After giving some fragmentary examples, which are in note form and not fully coherent, Klein turns to ‘technique’:

TECHNIQUE

The satisfaction we must all derive from the fact that analysis can be so helpful in these circumstances. There is confirmation about the main principles of our work; even now reassurance does not seem to be of great value (certain exceptions and rather limited). But an undisturbed keeping or holding fast to analyse aggression, guilt, which disturbs the belief in constructive and reparative tendencies, seems most helpful. We must however remain aware of the interplay, present and external situations, with internal and with the past, as well as past experiences. The strength with which certain experiences are re experienced, the details of phantasies coming up under this pressure, indicates also the great wish of the patient to cooperate with the analyst, and thus also to help the parent to improve the relationship with him, and to establish internally and externally, harmony. This strength of experiencing and bringing forward material has also to do with the stimulus which the nearness of death provides in experiencing life. Instances for taking in much more strongly beauty of nature, love in relations, etc, even lessening of certain inhibitions as seen in several cases. It is filling oneself with life, as well as sharing love with external people, and thus reviving, restoring internal situations. Also proof for goodness remaining; because ultimately in the future there will be objects to experience this and thus death as utter destruction cannot be true.

References

Bower, Marion (2018). The Life and Work of Joan Riviere: Freud, Klein and Female Sexuality. London: Routledge.

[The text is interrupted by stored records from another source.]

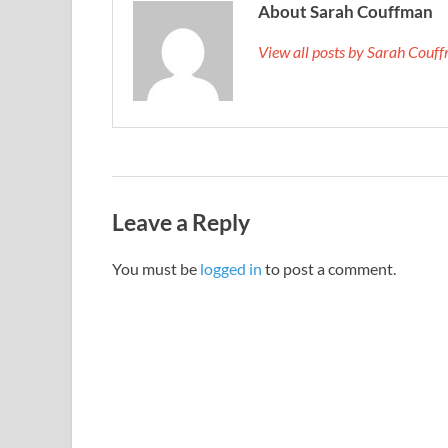
About Sarah Couffman
View all posts by Sarah Cou
Leave a Reply
You must be
logged in
to post a comment.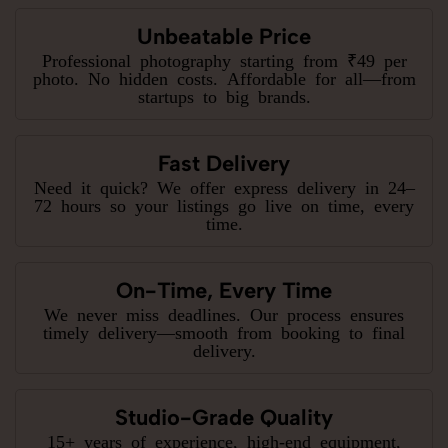
Unbeatable Price
Professional photography starting from ₹49 per
photo. No hidden costs. Affordable for all—from
startups to big brands.
Fast Delivery
Need it quick? We offer express delivery in 24–
72 hours so your listings go live on time, every
time.
On-Time, Every Time
We never miss deadlines. Our process ensures
timely delivery—smooth from booking to final
delivery.
Studio-Grade Quality
15+ years of experience, high-end equipment,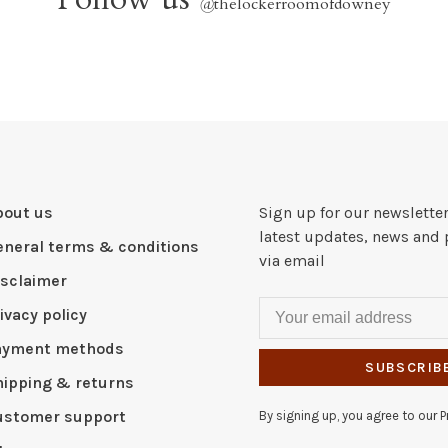
@
thelockerroomofdowney
bout us
Sign up for our newsletter
latest updates, news and 
eneral terms & conditions
via email
isclaimer
ivacy policy
ayment methods
SUBSCRIB
hipping & returns
ustomer support
By signing up, you agree to our Pr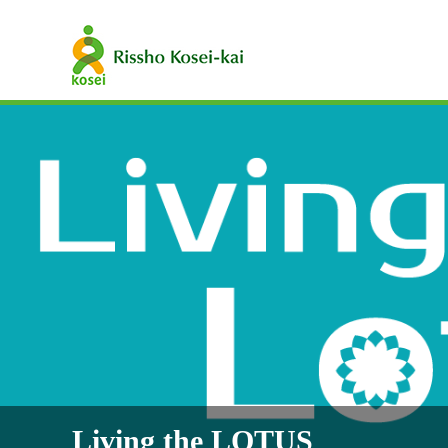
Living the LOTUS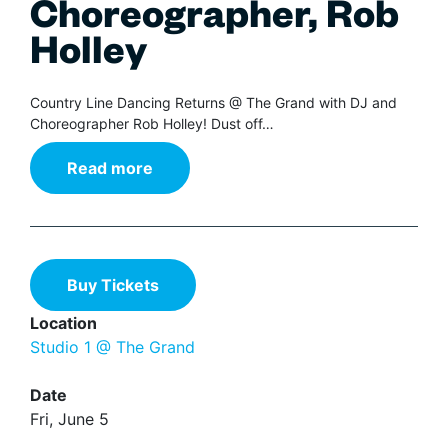
Choreographer, Rob
Holley
Country Line Dancing Returns @ The Grand with DJ and
Choreographer Rob Holley! Dust off…
Read more
Buy Tickets
Location
Studio 1 @ The Grand
Date
Fri, June 5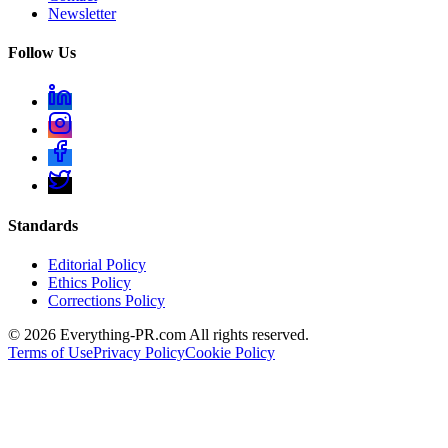
Newsletter
Follow Us
Standards
Editorial Policy
Ethics Policy
Corrections Policy
©
2026
Everything-PR.com All rights reserved.
Terms of Use
Privacy Policy
Cookie Policy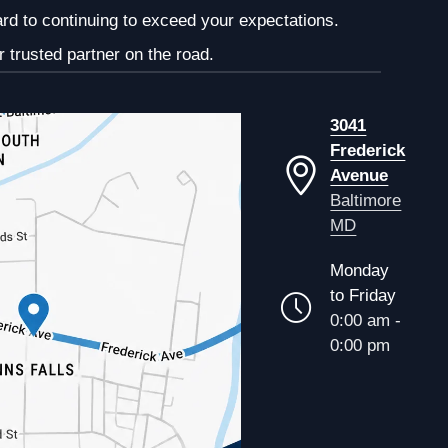
ard to continuing to exceed your expectations.
 trusted partner on the road.
3041
Frederick
Avenue
Baltimore
MD
Monday
to Friday
0:00 am -
0:00 pm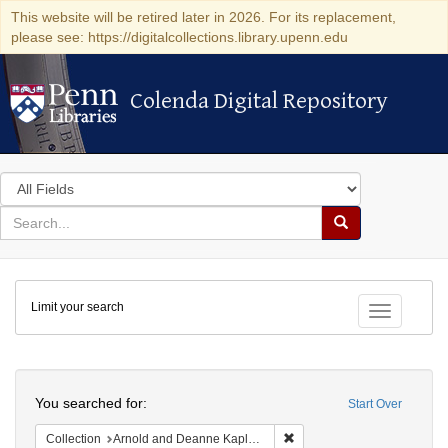
This website will be retired later in 2026. For its replacement,
please see: https://digitalcollections.library.upenn.edu
Colenda Digital Repository
Colenda Digital Repository
Search
in
for
search
Search
for
Colenda
Limit your search
Digital
Toggle fac
Repository
Search
You searched for:
Start Over
Remove constraint Collectio
Collection
Arnold and Deanne Kaplan Collection of Early American Judaica (University of Pennsylvania)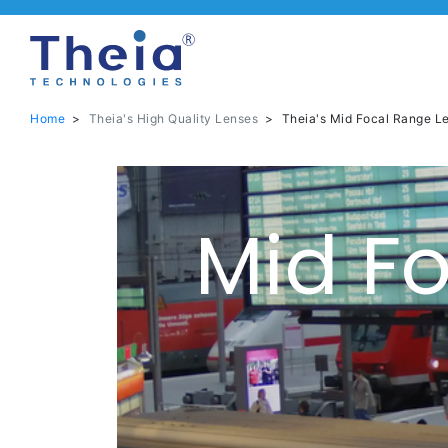
Home
>
Theia's High Quality Lenses
>
Theia's Mid Focal Range L
Mid F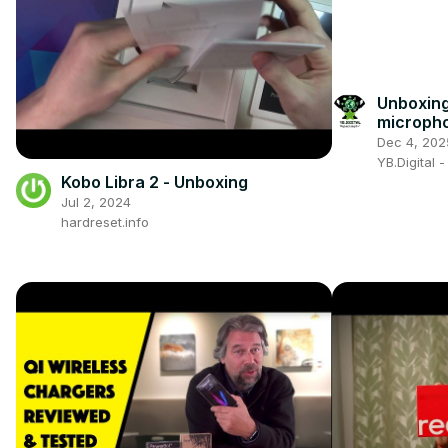
Unboxing
microph
Dec 4, 202
YB.Digital 
Kobo Libra 2 - Unboxing
Jul 2, 2024
hardreset.info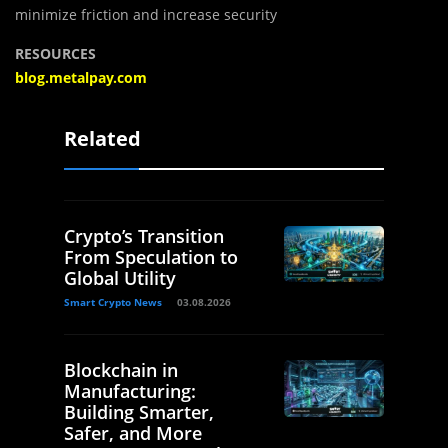
minimize friction and increase security
RESOURCES
blog.metalpay.com
Related
Crypto’s Transition
From Speculation to
Global Utility
Smart Crypto News
03.08.2026
Blockchain in
Manufacturing:
Building Smarter,
Safer, and More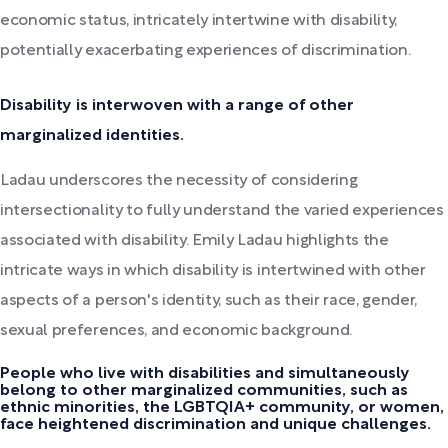
economic status, intricately intertwine with disability,
potentially exacerbating experiences of discrimination.
Disability is interwoven with a range of other
marginalized identities.
Ladau underscores the necessity of considering
intersectionality to fully understand the varied experiences
associated with disability. Emily Ladau highlights the
intricate ways in which disability is intertwined with other
aspects of a person's identity, such as their race, gender,
sexual preferences, and economic background.
People who live with disabilities and simultaneously
belong to other marginalized communities, such as
ethnic minorities, the LGBTQIA+ community, or women,
face heightened discrimination and unique challenges.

Frank, Claudia (2003) Zu Melanie Kleins zeitgenössischer Bezugnahme auf Hitler und den Zweiten Weltkrieg in ihren Behandlungen. [On Melanie Klein’s contemporary references to Hitler and the second world war in her treatment] Psyche – Z Psychoanal., 57:708-728.  

Milton, Jane (in preparation) working title: From the Klein Archive; Essential Readings. London: Routledge. To be published in 2019/20.

Shapira, Michal (2013) The War Inside: Psychoanalysis, Total War, and the Making of the Democratic Self in Postwar Britain. Cambridge: Cambridge University Press.